Por Jaidiver Ojeda*.- Los ojos son irrepetibles, en cada mirada se expresa la intimidad más escondida, aquello que nos define, cada cosa que atraviesa la vida está en las pupilas y los contornos que transitan de la serenidad y el asombro.

Cada que cruzó esta calle buscó esa mirada, no había nada que descifrar. Parecía que todo se había visto, nada podía sorprender que el dolor se había convertido en la cotidianidad, y de ahí la esperanza había reposado en sus manos solamente, en lo que ellas podían cargar y lanzar como una forma de estar en la historia que las calles escribían.

Otras miradas tenían miedo, como una primera vez, descubriendo el mundo aquel que ardía bajo las barricadas y se encerraba en las calles solitarias llenas de arpías en motos y patrullas. Otras lloraban por dolor a su pasado y presente o por el gas lacrimógeno que atravesaba el rostro cubierto de leche o vinagre. Muchas miradas no estaban, se cubrían para no perderlas y seguir viendo el mundo que cambiaba bajo sus manos. Otras ya se habían perdido.

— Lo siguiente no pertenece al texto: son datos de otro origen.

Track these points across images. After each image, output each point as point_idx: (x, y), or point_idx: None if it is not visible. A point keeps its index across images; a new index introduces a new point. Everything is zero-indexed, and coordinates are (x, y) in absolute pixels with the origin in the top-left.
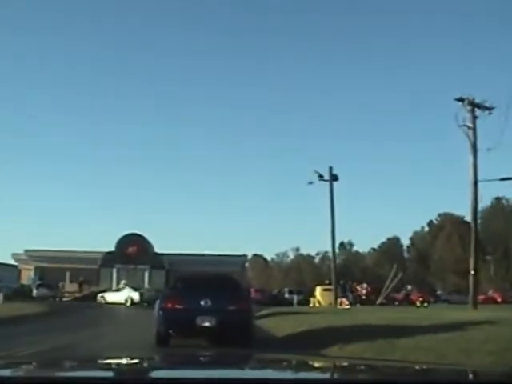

Durante varias jornadas alcancé a notar su presencia, llegaba solitario, cansado a veces, entusiasmado, pocas, pero siempre presente. Miraba a la gente y se llenaba de motivos, parecía recargar la vida en cada marcha, en cada arenga, en cada tropel. Cubría su rostro con un trapo rojo, dejando solamente una pequeña rendija que le mostraba la calle, las salidas, las aturdidoras, las tanquetas, “los tombos”, los gases, “los socios”, las rocas, los palos, el fuego, la leche, el vinagre, la vecina, dejando el pan y la aguapanela para “Lxs muchahxs”.

Al terminar cada jornada, como saliendo del trabajo, se lo veía irse en solitario arrastrando un pedazo de lata que protegía más su vida que cualquier régimen de seguridad social. En una sola ocasión, lo vi irse con alguien, parecía su madre, lo regañaba mientras le recibía el escudo y lo agarraba del brazo en camino al sur, a la plaza de toros, quizás un poco más allá.

Pasado el tiempo, dejé de ver esa mirada, ya las calles se habían vaciado y solo quedaban alcantarillas rotas, botellas estrelladas, cartuchos de gases y el asombro de las miradas de lo que había pasado. Cada noche era un milagro llegar con vida, sin golpes o sin llanto. Cada noche parecía no terminar y la mañana tenía nuevos motivos para salir.

Nuevamente, camino por estas calles, para encontrar sus ojos, su mirada, su vida. Quizás sigue en el barrio, recorriendo las calles en solitario o en parche, odiando a “los tombos” y cuidando el pedazo, cuidándose siempre. O quizás está en clase, en la universidad, en el Sena, en un colegio, en un instituto, siguiendo las recomendaciones de su “cucha”, de que toca seguir estudiando.

Hoy su mirada parece perdida en las memorias de las calles donde tanta presencia tuvo, donde el parpadeo registró segundos de miedo y euforia a la vez. Pero en mí, esa mirada sigue estando presente en cada lucha, en cada esperanza que nos motivó a salir, a gritar, a correr, a vivir, a resistir.